COUNTY HOSPITALS ‑- EMPLOYMENT OF RADIOLOGIST ‑- ADMISSION OF PATIENTS.
The Board of County Commissioners may employ a radiologist to serve a county hospital on a contract based on a fixed percentage of X-ray charges at such hospital. While the county hospital's primary responsibility is to the indigent, it may also accept paying patients and must accept bona fide emergency patients.
- - - - - - - - - - - - -
March 27, 1953
Honorable John Panesko
Chehalis, Washington Cite as: AGO 51-53 No. 504
You have inquired:
(1) Whether or not the commissioners of Lewis County may employ a radiologist and agree to pay him 40% of all X-ray charges made in the hospital, including both private and county patients.
(2) Does the county have the legal right to operate a hospital for the primary purpose of taking care of private patients?
(3) Who is entitled to enter a county hospital at public expense and receive care free of charge?
(4) Is the county hospital required to accept every so-called emergency case and, if not, which ones can be refused by the hospital?
It is our conclusion that your first question may be answered, yes; your second question, no. Your third question, we would limit to the indigent sick, indigent injured, and indigent maternity cases, as defined in the analysis, infra. As to [[Orig. Op. Page 2]] the discretion of the hospital authorities to accept or reject emergency cases, it appears that the Board of County Commissioners is vested with authority to prescribe rules for admission, provided that preference be given to those unable to pay for private institutional care.
RCW 36.62.010, as derived from Laws of 1925, Ex. Sess., section 1, chapter 174, reads in part as follows:
"The board of county commissioners of any county may establish, provide, and maintain hospitals for the care and treatment of the indigent, sick, injured, and maternity cases, and for this purpose the board may:
"* * *
"(3) Use county moneys, levy taxes, and issue bonds as authorized by law, to raise a sufficient amount of money to cover the cost of procuring the site, constructing and operating hospitals, and for the maintenance thereof and all other necessary and proper expenses; * * *"
The value of X-ray equipment in modern medicine has long been recognized. To secure the services of a competent radiologist on the most satisfactory terms is not only proper but vital to the proper staffing of any hospital. Certainly, a radiologist in entering into a contract with a county hospital for an indeterminate amount of professional services to be rendered is entitled to be compensated for his services to the indigent as well as the paying patients.
This office has consistently adhered to the position that a county may admit paying patients to the county hospital. RCW 36.62.100 relates to the priority of admission of patients to county hospitals. It provides in part as follows:
"Patients shall be admitted to such hospitals in accordance with rules to be established by the board of county commissioners, but such rules shall provide that preference in the admission of patients shall be given to those unable to pay for their care in private institutions. * * *"
[[Orig. Op. Page 3]]
The remainder of the cited section has to do with relative responsibility and recovery provisions and concludes with this provision:
"* * * If the superintendent finds that the patient, or his relatives, are not able to pay, either in whole or in part, for his care and treatment in such hospital, he shall be admitted free of charge."

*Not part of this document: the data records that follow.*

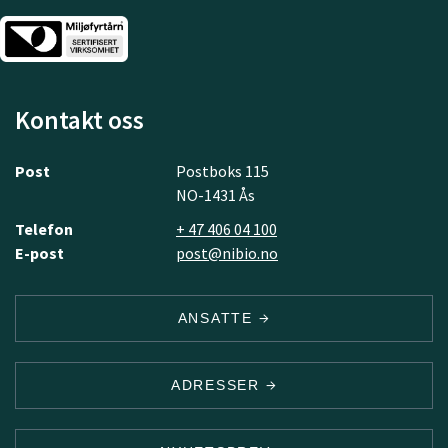
Kontakt oss
Post
Postboks 115
NO-1431 Ås
Telefon
+ 47 406 04 100
E-post
post@nibio.no
ANSATTE
ADRESSER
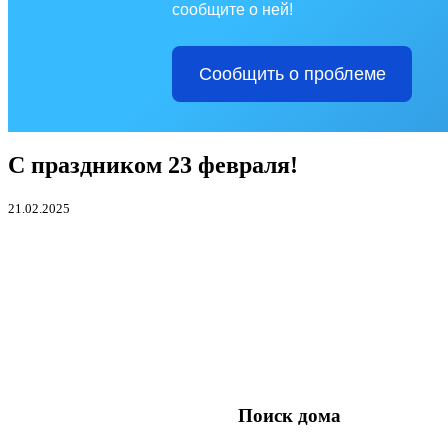
сообщите о ней!
Сообщить о проблеме
С праздником 23 февраля!
21.02.2025
Поиск дома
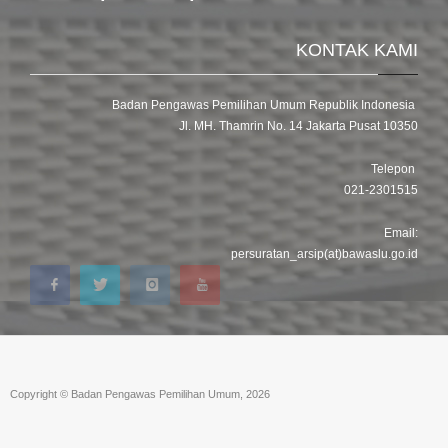
KONTAK KAMI
Badan Pengawas Pemilihan Umum Republik Indonesia
Jl. MH. Thamrin No. 14 Jakarta Pusat 10350
Telepon
021-2301515
Email:
persuratan_arsip(at)bawaslu.go.id
Copyright © Badan Pengawas Pemilihan Umum, 2026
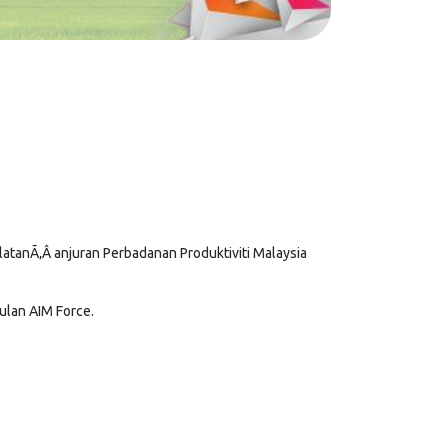
tanÃ‚Â anjuran Perbadanan Produktiviti Malaysia
ulan AIM Force.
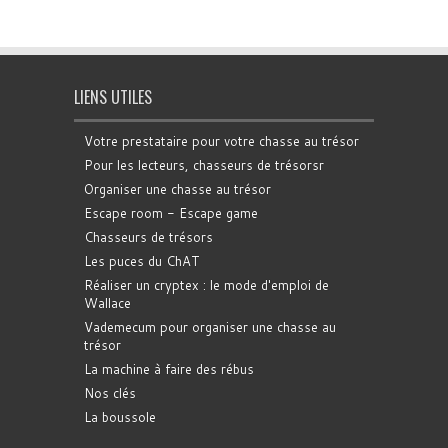
LIENS UTILES
Votre prestataire pour votre chasse au trésor
Pour les lecteurs, chasseurs de trésorsr
Organiser une chasse au trésor
Escape room - Escape game
Chasseurs de trésors
Les puces du ChAT
Réaliser un cryptex : le mode d'emploi de
Wallace
Vademecum pour organiser une chasse au
trésor
La machine à faire des rébus
Nos clés
La boussole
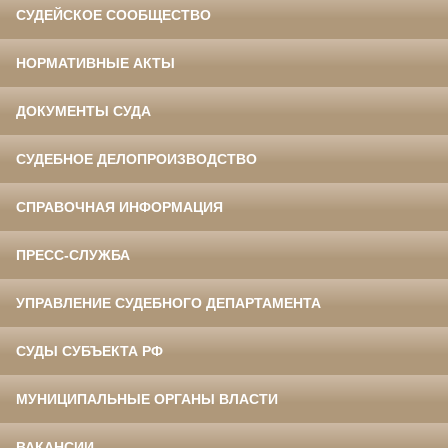
СУДЕЙСКОЕ СООБЩЕСТВО
НОРМАТИВНЫЕ АКТЫ
ДОКУМЕНТЫ СУДА
СУДЕБНОЕ ДЕЛОПРОИЗВОДСТВО
СПРАВОЧНАЯ ИНФОРМАЦИЯ
ПРЕСС-СЛУЖБА
УПРАВЛЕНИЕ СУДЕБНОГО ДЕПАРТАМЕНТА
СУДЫ СУБЪЕКТА РФ
МУНИЦИПАЛЬНЫЕ ОРГАНЫ ВЛАСТИ
ВАКАНСИИ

However, hospitals of two hundred or more beds are managed by rules and regulations promulgated by a board of trustees appointed by the county commissioners under the provisions of RCW 36.62.110et seq., as derived from chapter 139, Laws of 1931. The scope of this opinion is limited to county hospitals of less than two hundred beds.
There appears to be no Washington case which defines the class of persons admissible to county hospitals. InGoodall v. Brite, 11 Cal. App. (2d) 540, 54 P. (2d) 510, at 513, the court said:
"'Indigent,' when used in connection with admissions to county hospitals, includes an inhabitant of a county who possesses the required qualifications of residence, and who has insufficient means to pay for his maintenance in a private hospital after providing for those who legally claim his support."
The California cases hold that a county is authorized only to furnish hospitalization to those who cannot secure it elsewhere. Goodall v. Brite, supra, andLatham v. Santa Clara County Hospital, 513 P. (2d) 513. However, the California statute relating to admissions to county hospitals reads as follows:
Every county and every city and county shall relieve and support all incompetent, poor, indigent persons and those incapacitated by age, disease, or accident, lawfully resident therein, when such persons are not supported and relieved by their relatives or friends, or by their own means, or by State hospitals or other State or private institutions." Welfare and Institutions Code, section 2500.
Thus, it appears that the California legislature has demonstrated an intention to limit the use of county hospitals to those persons who, by reason of lack of [[Orig. Op. Page 4]] facilities or lack of means, cannot be accommodated elsewhere. The county hospital sections of the Washington statutes indicate a legislative intention to admit all persons to our county hospitals provided that those least able to pay be given the preferential right to admission. In both states emergency patients should be admitted immediately and required to pay, if able. By definition, in an emergency case time is of the essence and there is no efficient substitute for the nearest available hospital.